How to complete this task – Write out the listing below without alteration, omitting its pictures.

Data provided –
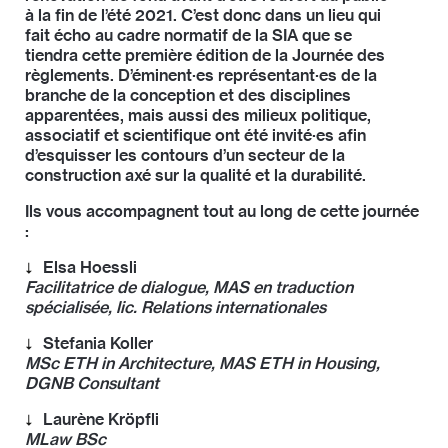
à la fin de l’été 2021. C’est donc dans un lieu qui
fait écho au cadre normatif de la SIA que se
tiendra cette première édition de la Journée des
règlements. D’éminent·es représentant·es de la
branche de la conception et des disciplines
apparentées, mais aussi des milieux politique,
associatif et scientifique ont été invité·es afin
d’esquisser les contours d’un secteur de la
construction axé sur la qualité et la durabilité.
Ils vous accompagnent tout au long de cette journée
:
Elsa Hoessli
Facilitatrice de dialogue, MAS en traduction
spécialisée, lic. Relations internationales
Elsa Hoessli travaille en tant que traductrice à
Stefania Koller
l’Office fédéral de l’environnement et facilitatrice de
MSc ETH in Architecture, MAS ETH in Housing,
dialogue pour collaboratio helvetica, une initiative
DGNB Consultant
visant de nouvelles formes de coopération et
Stefania Koller travaille en tant qu’architecte cheffe
Laurène Kröpfli
appelant à une réflexion holistique. Elle s’engage en
de projet au sein du bureau Christian Salewski &
MLaw BSc
faveur d’une transition sociale vers plus de durabilité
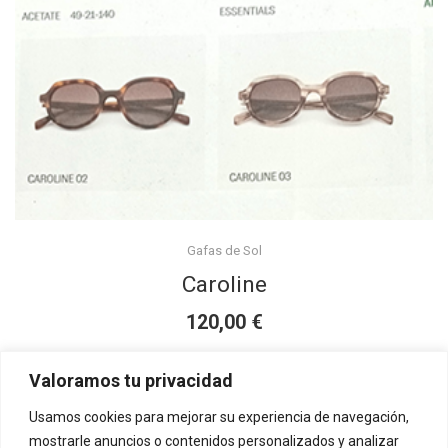
options
may
be
chosen
on
the
product
page
Gafas de Sol
Caroline
€
120,00
This
Seleccionar opciones
product
Valoramos tu privacidad
has
Usamos cookies para mejorar su experiencia de navegación,
multiple
mostrarle anuncios o contenidos personalizados y analizar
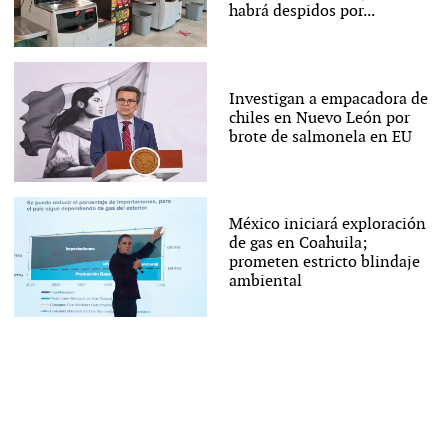
habrá despidos por...
Investigan a empacadora de
chiles en Nuevo León por
brote de salmonela en EU
México iniciará exploración
de gas en Coahuila;
prometen estricto blindaje
ambiental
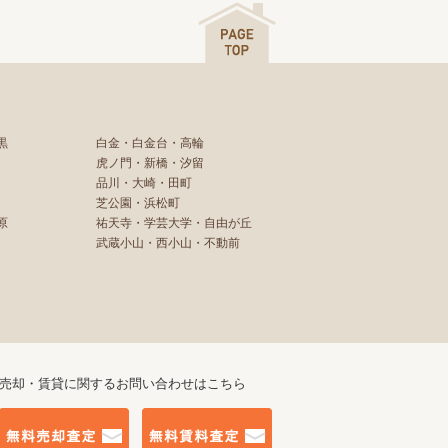
黒
白金・白金台・高輪
虎ノ門・新橋・汐留
品川・大崎・田町
芝公園・浜松町
原
祐天寺・学芸大学・自由が丘
武蔵小山・西小山・不動前
売却・賃貸に関するお問い合わせはこちら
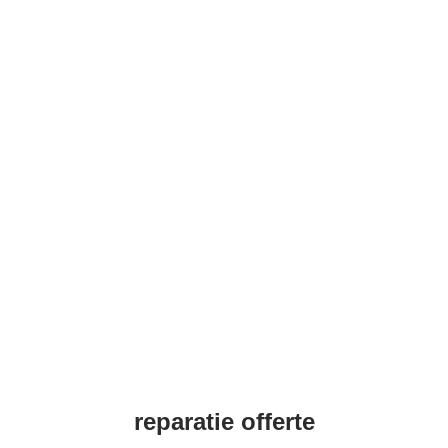
reparatie offerte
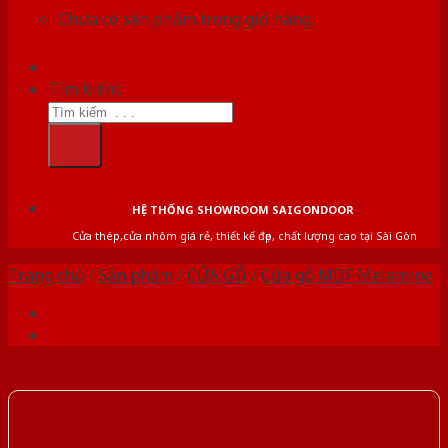
Chưa có sản phẩm trong giỏ hàng.
Tìm kiếm:
HỆ THỐNG SHOWROOM SAIGONDOOR
Cửa thép,cửa nhôm giá rẻ, thiết kế đẹp, chất lượng cao tại Sài Gòn
Trang chủ
/
Sản phẩm
/
CỬA GỖ
/
Cửa gỗ MDF Melamine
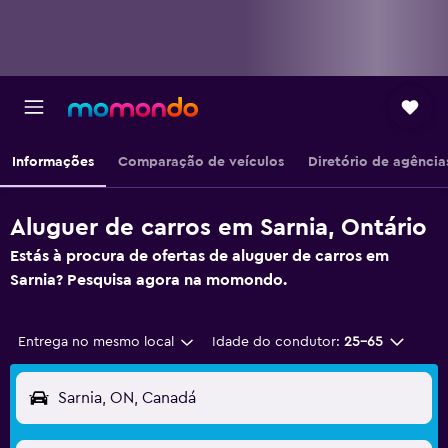
Informações
Comparação de veículos
Diretório de agência
Aluguer de carros em Sarnia, Ontário
Estás à procura de ofertas de aluguer de carros em
Sarnia? Pesquisa agora na momondo.
Entrega no mesmo local
Idade do condutor:
25-65
Sarnia, ON, Canadá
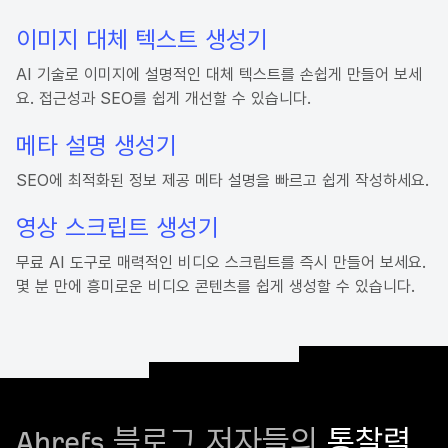
이미지 대체 텍스트 생성기
AI 기술로 이미지에 설명적인 대체 텍스트를 손쉽게 만들어 보세
요. 접근성과 SEO를 쉽게 개선할 수 있습니다.
메타 설명 생성기
SEO에 최적화된 정보 제공 메타 설명을 빠르고 쉽게 작성하세요.
영상 스크립트 생성기
무료 AI 도구로 매력적인 비디오 스크립트를 즉시 만들어 보세요.
몇 분 만에 흥미로운 비디오 콘텐츠를 쉽게 생성할 수 있습니다.
Ahrefs 블로그 저자들의
통찰력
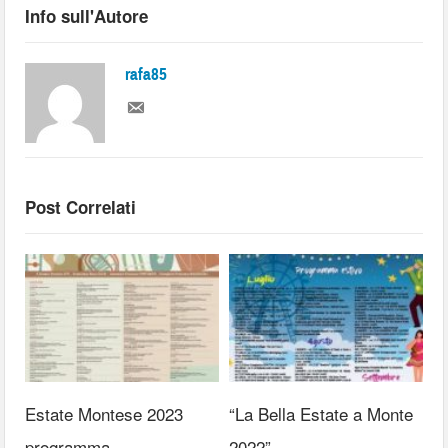
Info sull'Autore
rafa85
Post Correlati
Estate Montese 2023
“La Bella Estate a Monte
programma
2022”.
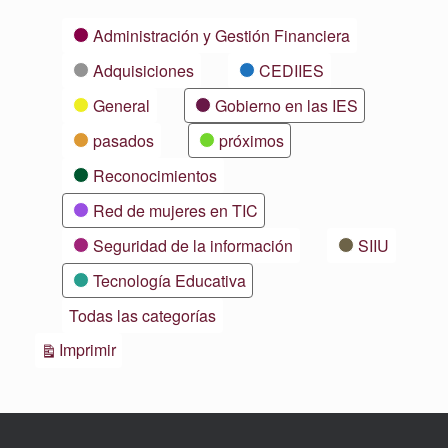
Categorías
Administración y Gestión Financiera
Adquisiciones
CEDIIES
General
Gobierno en las IES
pasados
próximos
Reconocimientos
Red de mujeres en TIC
Seguridad de la información
SIIU
Tecnología Educativa
Todas las categorías
Vistas
Imprimir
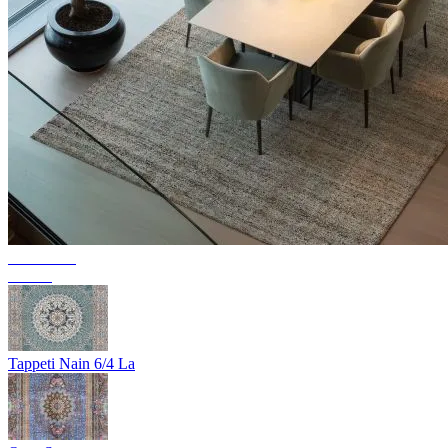
Collezione
Texura
Tappeti Nain 6/4 La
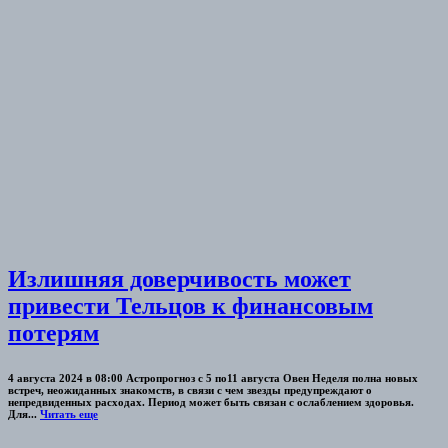
Излишняя доверчивость может
привести Тельцов к финансовым
потерям
4 августа 2024 в 08:00 Астропрогноз с 5 по11 августа Овен Неделя полна новых
встреч, неожиданных знакомств, в связи с чем звезды предупреждают о
непредвиденных расходах. Период может быть связан с ослаблением здоровья.
Для...
Читать еще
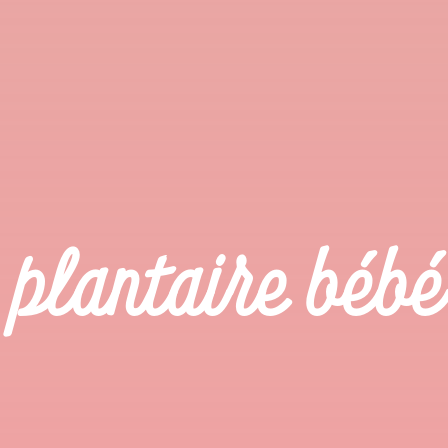
 plantaire bébé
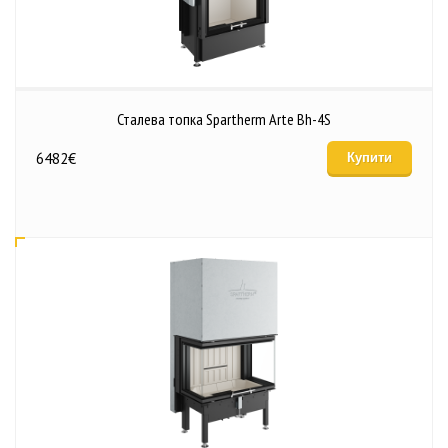
Сталева топка Spartherm Arte Bh-4S
6482
€
Купити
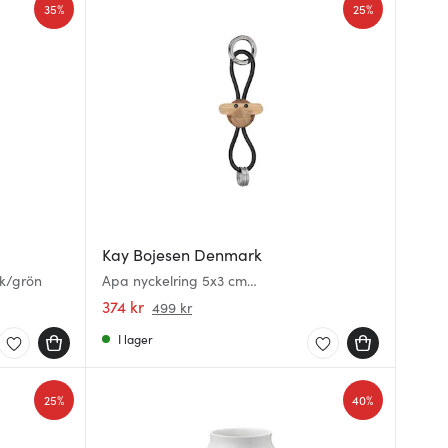
35%
25%
Kay Bojesen Denmark
k/grön
Apa nyckelring 5x3 cm
silver/svart/teak/limba
374 kr
499 kr
I lager
25%
40%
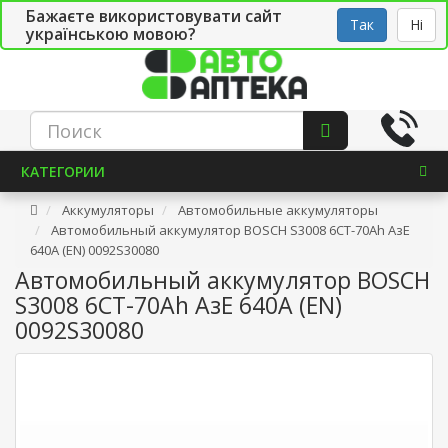
Бажаєте використовувати сайт
Рус
Укр
СТО
Так
Ні
українською мовою?
КАТЕГОРИИ
Аккумуляторы
Автомобильные аккумуляторы
Автомобильный аккумулятор BOSCH S3008 6СТ-70Ah АзЕ
640A (EN) 0092S30080
Автомобильный аккумулятор BOSCH
S3008 6СТ-70Ah АзЕ 640A (EN)
0092S30080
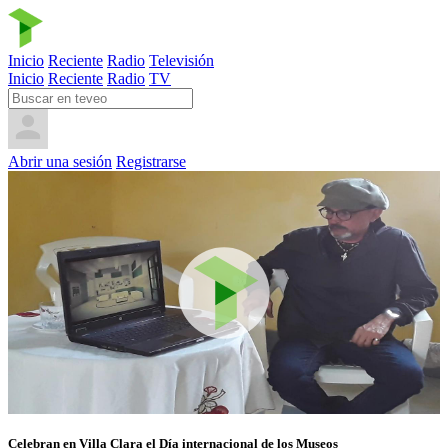
Inicio
Reciente
Radio
Televisión
Inicio
Reciente
Radio
TV
Abrir una sesión
Registrarse
Celebran en Villa Clara el Día internacional de los Museos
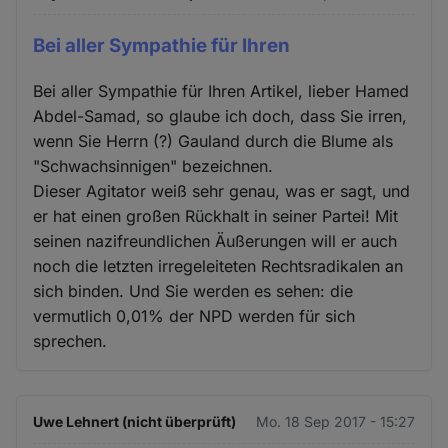
Bei aller Sympathie für Ihren
Bei aller Sympathie für Ihren Artikel, lieber Hamed
Abdel-Samad, so glaube ich doch, dass Sie irren,
wenn Sie Herrn (?) Gauland durch die Blume als
"Schwachsinnigen" bezeichnen.
Dieser Agitator weiß sehr genau, was er sagt, und
er hat einen großen Rückhalt in seiner Partei! Mit
seinen nazifreundlichen Äußerungen will er auch
noch die letzten irregeleiteten Rechtsradikalen an
sich binden. Und Sie werden es sehen: die
vermutlich 0,01% der NPD werden für sich
sprechen.
Uwe Lehnert (nicht überprüft)
Mo. 18 Sep 2017 - 15:27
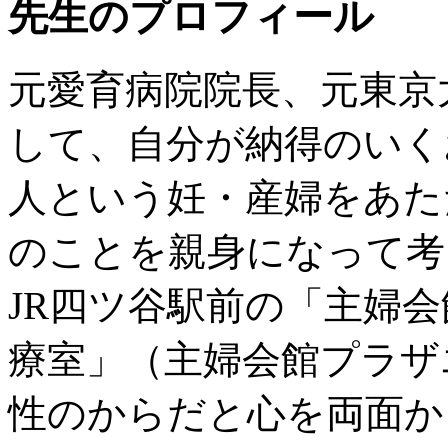
先生のプロフィール
元愛育病院院長、元東京
して、自分が納得のいく
人という妊・産婦をあた
のことを親身になって考
JR四ツ谷駅前の「主婦
療室」（主婦会館プラザ
性のからだと心を両面か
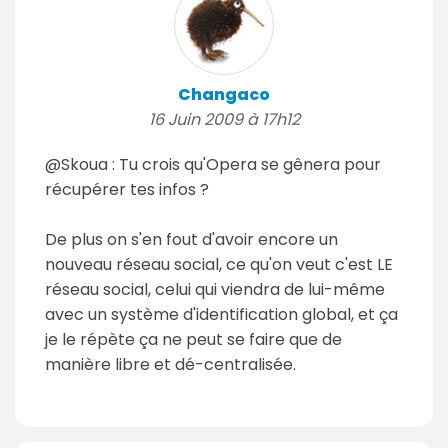
Changaco
16 Juin 2009 à 17h12
@Skoua : Tu crois qu'Opera se gênera pour
récupérer tes infos ?
De plus on s'en fout d'avoir encore un
nouveau réseau social, ce qu'on veut c'est LE
réseau social, celui qui viendra de lui-même
avec un système d'identification global, et ça
je le répète ça ne peut se faire que de
manière libre et dé-centralisée.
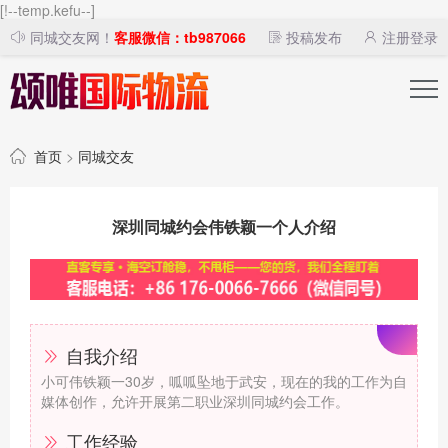
[!--temp.kefu--]
同城交友网！
客服微信：tb987066
投稿发布
注册登录
首页
>
同城交友
深圳同城约会伟铁颖一个人介绍
自我介绍
小可伟铁颖一30岁，呱呱坠地于武安，现在的我的工作为自
媒体创作，允许开展第二职业深圳同城约会工作。
工作经验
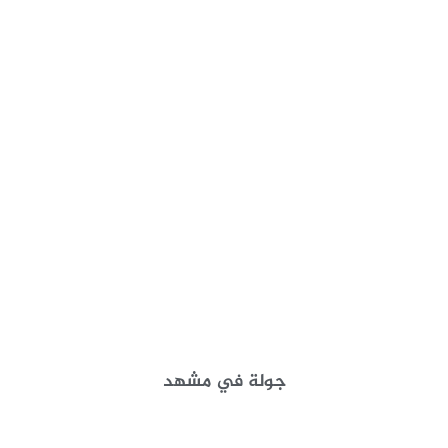
جولة في مشهد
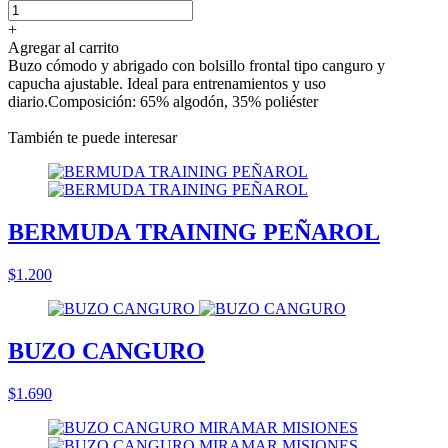
+
Agregar al carrito
Buzo cómodo y abrigado con bolsillo frontal tipo canguro y
capucha ajustable. Ideal para entrenamientos y uso
diario.Composición: 65% algodón, 35% poliéster
También te puede interesar
BERMUDA TRAINING PEÑAROL
$1.200
BUZO CANGURO
$1.690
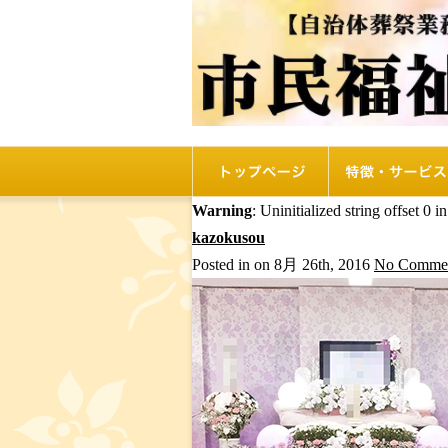
トップページ
リオルの特徴
Warning
: Uninitialized string offset 0 i
kazokusou
Posted in on 8月 26th, 2016
No Commen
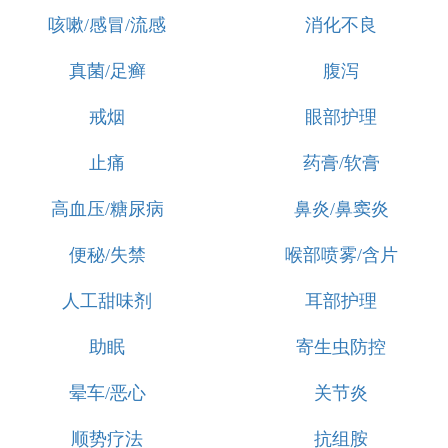
咳嗽/感冒/流感
消化不良
真菌/足癣
腹泻
戒烟
眼部护理
止痛
药膏/软膏
高血压/糖尿病
鼻炎/鼻窦炎
便秘/失禁
喉部喷雾/含片
人工甜味剂
耳部护理
助眠
寄生虫防控
晕车/恶心
关节炎
顺势疗法
抗组胺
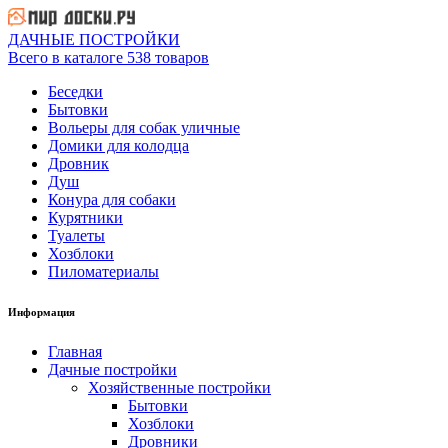
ДАЧНЫЕ ПОСТРОЙКИ
Всего в каталоге 538 товаров
Беседки
Бытовки
Вольеры для собак уличные
Домики для колодца
Дровник
Душ
Конура для собаки
Курятники
Туалеты
Хозблоки
Пиломатериалы
Информация
Главная
Дачные постройки
Хозяйственные постройки
Бытовки
Хозблоки
Дровники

Problem solution –
à la fin de l’été 2021. C’est donc dans un lieu qui
fait écho au cadre normatif de la SIA que se
tiendra cette première édition de la Journée des
règlements. D’éminent·es représentant·es de la
branche de la conception et des disciplines
apparentées, mais aussi des milieux politique,
associatif et scientifique ont été invité·es afin
d’esquisser les contours d’un secteur de la
construction axé sur la qualité et la durabilité.
Ils vous accompagnent tout au long de cette journée
:
Elsa Hoessli
Facilitatrice de dialogue, MAS en traduction
spécialisée, lic. Relations internationales
Elsa Hoessli travaille en tant que traductrice à
Stefania Koller
l’Office fédéral de l’environnement et facilitatrice de
MSc ETH in Architecture, MAS ETH in Housing,
dialogue pour collaboratio helvetica, une initiative
DGNB Consultant
visant de nouvelles formes de coopération et
Stefania Koller travaille en tant qu’architecte cheffe
Laurène Kröpfli
appelant à une réflexion holistique. Elle s’engage en
de projet au sein du bureau Christian Salewski &
MLaw BSc
faveur d’une transition sociale vers plus de durabilité
options
may
be
chosen
on
the
product
page
Gafas de Sol
Caroline
€
120,00
This
Seleccionar opciones
product
Valoramos tu privacidad
has
Usamos cookies para mejorar su experiencia de navegación,
multiple
mostrarle anuncios o contenidos personalizados y analizar
habrá despidos por...
Investigan a empacadora de
chiles en Nuevo León por
brote de salmonela en EU
México iniciará exploración
de gas en Coahuila;
prometen estricto blindaje
ambiental
黒
白金・白金台・高輪
虎ノ門・新橋・汐留
品川・大崎・田町
芝公園・浜松町
原
祐天寺・学芸大学・自由が丘
武蔵小山・西小山・不動前
売却・賃貸に関するお問い合わせはこちら
reparatie offerte
Chưa có sản phẩm trong giỏ hàng.
Tìm kiếm:
HỆ THỐNG SHOWROOM SAIGONDOOR
Cửa thép,cửa nhôm giá rẻ, thiết kế đẹp, chất lượng cao tại Sài Gòn
Trang chủ
/
Sản phẩm
/
CỬA GỖ
/
Cửa gỗ MDF Melamine
Informações
Comparação de veículos
Diretório de agência
Aluguer de carros em Sarnia, Ontário
Estás à procura de ofertas de aluguer de carros em
Sarnia? Pesquisa agora na momondo.
Entrega no mesmo local
Idade do condutor:
25-65
Sarnia, ON, Canadá
이미지 대체 텍스트 생성기
AI 기술로 이미지에 설명적인 대체 텍스트를 손쉽게 만들어 보세
요. 접근성과 SEO를 쉽게 개선할 수 있습니다.
메타 설명 생성기
SEO에 최적화된 정보 제공 메타 설명을 빠르고 쉽게 작성하세요.
영상 스크립트 생성기
무료 AI 도구로 매력적인 비디오 스크립트를 즉시 만들어 보세요.
몇 분 만에 흥미로운 비디오 콘텐츠를 쉽게 생성할 수 있습니다.
Ahrefs 블로그 저자들의
통찰력
Info sull'Autore
rafa85
Post Correlati
Estate Montese 2023
“La Bella Estate a Monte
programma
2022”.
Categorías
Administración y Gestión Financiera
Adquisiciones
CEDIIES
General
Gobierno en las IES
pasados
próximos
Reconocimientos
Red de mujeres en TIC
Seguridad de la información
SIIU
Tecnología Educativa
Todas las categorías
Vistas
Imprimir
Collezione
Texura
Tappeti Nain 6/4 La
Излишняя доверчивость может
привести Тельцов к финансовым
потерям
4 августа 2024 в 08:00 Астропрогноз с 5 по11 августа Овен Неделя полна новых
встреч, неожиданных знакомств, в связи с чем звезды предупреждают о
непредвиденных расходах. Период может быть связан с ослаблением здоровья.
Для...
Читать еще
 plantaire bébé
Сталева топка Spartherm Arte Bh-4S
6482
€
Купити
35%
25%
Kay Bojesen Denmark
k/grön
Apa nyckelring 5x3 cm
silver/svart/teak/limba
374 kr
499 kr
I lager
25%
40%
Бажаєте використовувати сайт
Рус
Укр
СТО
Так
Ні
українською мовою?
КАТЕГОРИИ
Аккумуляторы
Автомобильные аккумуляторы
Автомобильный аккумулятор BOSCH S3008 6СТ-70Ah АзЕ
640A (EN) 0092S30080
Автомобильный аккумулятор BOSCH
S3008 6СТ-70Ah АзЕ 640A (EN)
0092S30080
Inicio
Reciente
Radio
Televisión
Inicio
Reciente
Radio
TV
Abrir una sesión
Registrarse
Celebran en Villa Clara el Día internacional de los Museos
Bei aller Sympathie für Ihren
Bei aller Sympathie für Ihren Artikel, lieber Hamed
Abdel-Samad, so glaube ich doch, dass Sie irren,
wenn Sie Herrn (?) Gauland durch die Blume als
"Schwachsinnigen" bezeichnen.
Dieser Agitator weiß sehr genau, was er sagt, und
er hat einen großen Rückhalt in seiner Partei! Mit
seinen nazifreundlichen Äußerungen will er auch
noch die letzten irregeleiteten Rechtsradikalen an
sich binden. Und Sie werden es sehen: die
vermutlich 0,01% der NPD werden für sich
sprechen.
Uwe Lehnert (nicht überprüft)
Mo. 18 Sep 2017 - 15:27
先生のプロフィール
元愛育病院院長、元東京
して、自分が納得のいく
人という妊・産婦をあた
のことを親身になって考
JR四ツ谷駅前の「主婦
療室」（主婦会館プラザ
性のからだと心を両面か
Changaco
16 Juin 2009 à 17h12
@Skoua : Tu crois qu'Opera se gênera pour
récupérer tes infos ?
De plus on s'en fout d'avoir encore un
nouveau réseau social, ce qu'on veut c'est LE
réseau social, celui qui viendra de lui-même
avec un système d'identification global, et ça
je le répète ça ne peut se faire que de
manière libre et dé-centralisée.
[!--temp.kefu--]
同城交友网！
客服微信：tb987066
投稿发布
注册登录
首页
>
同城交友
深圳同城约会伟铁颖一个人介绍
自我介绍
小可伟铁颖一30岁，呱呱坠地于武安，现在的我的工作为自
媒体创作，允许开展第二职业深圳同城约会工作。
工作经验
جولة في مشهد
+
Agregar al carrito
Buzo cómodo y abrigado con bolsillo frontal tipo canguro y
capucha ajustable. Ideal para entrenamientos y uso
diario.Composición: 65% algodón, 35% poliéster
También te puede interesar
BERMUDA TRAINING PEÑAROL
$1.200
BUZO CANGURO
$1.690
トップページ
リオルの特徴
Warning
: Uninitialized string offset 0 i
kazokusou
Posted in on 8月 26th, 2016
No Commen
咳嗽/感冒/流感
消化不良
真菌/足癣
腹泻
戒烟
眼部护理
止痛
药膏/软膏
高血压/糖尿病
鼻炎/鼻窦炎
便秘/失禁
喉部喷雾/含片
人工甜味剂
耳部护理
助眠
寄生虫防控
晕车/恶心
关节炎
顺势疗法
抗组胺
ДАЧНЫЕ ПОСТРОЙКИ
Всего в каталоге 538 товаров
Беседки
Бытовки
Вольеры для собак уличные
Домики для колодца
Дровник
Душ
Конура для собаки
Курятники
Туалеты
Хозблоки
Пиломатериалы
Информация
Главная
Дачные постройки
Хозяйственные постройки
Бытовки
Хозблоки
Дровники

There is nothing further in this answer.